Yep. There was enough salt still there to melt the snow on my hand--but the heat to do that had to come from somewhere and the handiest source was me. My hand hurt so badly from the cold I was afraid I'd done it some injury, and I probably would have if I hadn't gotten to warm water at the sink very quickly thereafter.

A word to the wise...

Tuesday, February 02, 2016

Illusions

The buzz last week was Barna group: Porn perceived as "'Being less risky than actual sex' ... among both teens and older adults". Creating your own reality?
He shook his head. "No," he said, "our handicaps are all different, and the race is equal. The Pharisees can even catch up the woman with the mites. Those who do not insist on Gomorrah."

She said: "Gomorrah?" and the chill of the word struck even through her contemplation. She remembered the unanswered question of her vision: What of them that have not? As if the answer had been reserved for these lower circles, he gave it. He said: "The Lord's glory fell on the cities of the plain, of Sodom and another. We know all about Sodom nowadays, but perhaps we know the other even better. Men can be in love with men, and women with women, and still be in love and make sounds and speeches, but don't you know how quiet the streets of Gomorrah are? Haven't you seen the pools that everlastingly reflect the faces of those who walk with their own phantasms, but the phantasms aren't reflected, and can't be? The lovers of Gomorrah are quite contented, Periel; they don't have to put up with our difficulties. They aren't bothered by alteration, at least till the rain of the fire of the Glory at the end, for they lose the capacity for change, except for the fear of hell. They're monogamous enough! and they've no children--no cherubim breaking into being or babies as tiresome as ours; there's no birth there, and only the second death. There's no distinction between lover and beloved; they beget themselves on their adoration of themselves, and they live and feed and starve on themselves, and by themselves too, for creation, as my predecessor said, is the mercy of God, and they won't have the facts of creation. No, we don't talk much of Gomorrah, and perhaps it's as well and perhaps not."

Monday, February 01, 2016

Metadata

The NSA admitted to recording phone metadata on a vast number of people. Not the phone calls themselves--that would be a gigantic heap to try to filter--but the "who contacted who" and when. That can give an outline of a network, and if one person in that network is of interest you can identify others in that subnet that are also of interest. Then you can drill down and try to tap the phones.

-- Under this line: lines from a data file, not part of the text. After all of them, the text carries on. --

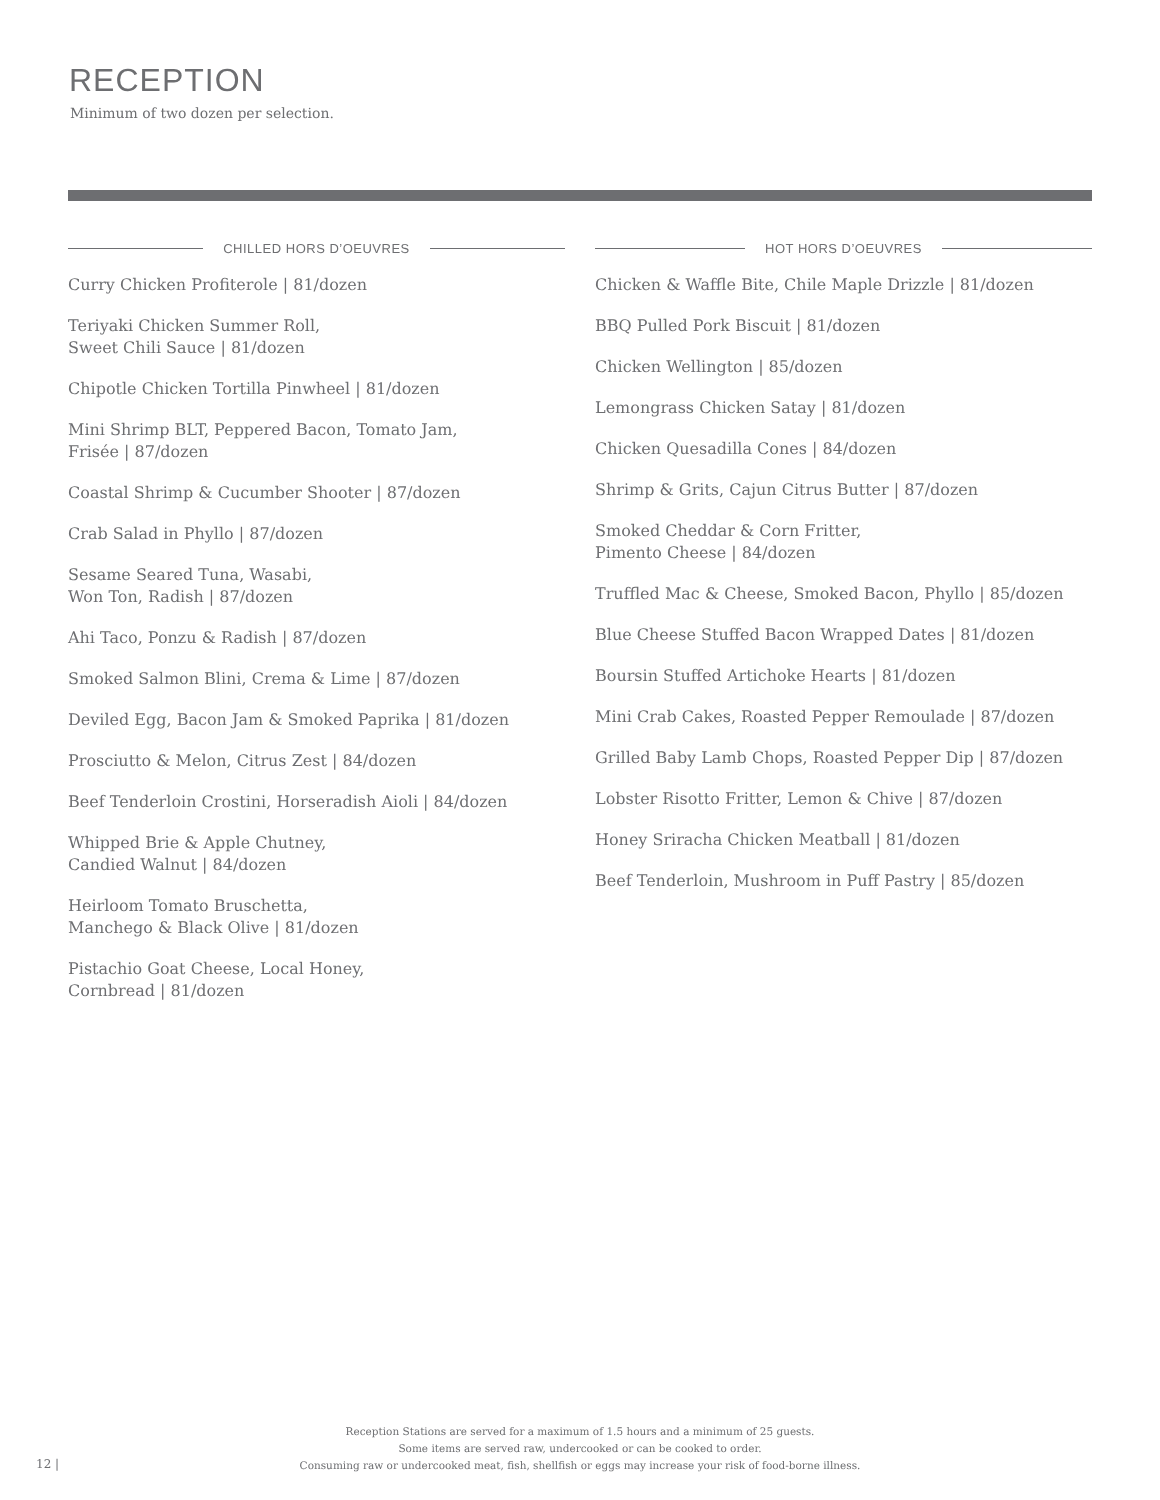RECEPTION
Minimum of two dozen per selection.
CHILLED HORS D’OEUVRES
Curry Chicken Profiterole | 81/dozen
Teriyaki Chicken Summer Roll,
Sweet Chili Sauce | 81/dozen
Chipotle Chicken Tortilla Pinwheel | 81/dozen
Mini Shrimp BLT, Peppered Bacon, Tomato Jam,
Frisée | 87/dozen
Coastal Shrimp & Cucumber Shooter | 87/dozen
Crab Salad in Phyllo | 87/dozen
Sesame Seared Tuna, Wasabi,
Won Ton, Radish | 87/dozen
Ahi Taco, Ponzu & Radish | 87/dozen
Smoked Salmon Blini, Crema & Lime | 87/dozen
Deviled Egg, Bacon Jam & Smoked Paprika | 81/dozen
Prosciutto & Melon, Citrus Zest | 84/dozen
Beef Tenderloin Crostini, Horseradish Aioli | 84/dozen
Whipped Brie & Apple Chutney,
Candied Walnut | 84/dozen
Heirloom Tomato Bruschetta,
Manchego & Black Olive | 81/dozen
Pistachio Goat Cheese, Local Honey,
Cornbread | 81/dozen
HOT HORS D’OEUVRES
Chicken & Waffle Bite, Chile Maple Drizzle | 81/dozen
BBQ Pulled Pork Biscuit | 81/dozen
Chicken Wellington | 85/dozen
Lemongrass Chicken Satay | 81/dozen
Chicken Quesadilla Cones | 84/dozen
Shrimp & Grits, Cajun Citrus Butter | 87/dozen
Smoked Cheddar & Corn Fritter,
Pimento Cheese | 84/dozen
Truffled Mac & Cheese, Smoked Bacon, Phyllo | 85/dozen
Blue Cheese Stuffed Bacon Wrapped Dates | 81/dozen
Boursin Stuffed Artichoke Hearts | 81/dozen
Mini Crab Cakes, Roasted Pepper Remoulade | 87/dozen
Grilled Baby Lamb Chops, Roasted Pepper Dip | 87/dozen
Lobster Risotto Fritter, Lemon & Chive | 87/dozen
Honey Sriracha Chicken Meatball | 81/dozen
Beef Tenderloin, Mushroom in Puff Pastry | 85/dozen
Reception Stations are served for a maximum of 1.5 hours and a minimum of 25 guests.
Some items are served raw, undercooked or can be cooked to order.
Consuming raw or undercooked meat, fish, shellfish or eggs may increase your risk of food-borne illness.
12 |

One pundit brought up the old problem that security and encryption have generally been add-on afterthoughts, and opined that from now on encryption should be the default. OK, cool--though there might be a few gotchas with unpacking things later if the file undergoes a little bit rot. At least in theory it should be possible to ship email around with public key encryption, handle payments with the same key, and generally be able to identify yourself with the same password everywhere. It makes life a little simpler, no?

At some point the secret part of the key has to be validated. There are ways to manage chains of trusted keys. But I wonder about the round-trip for validating a password. What sort of metadata can you collect? Financial transaction information wouldn't be part of the query, only who you were dealing with.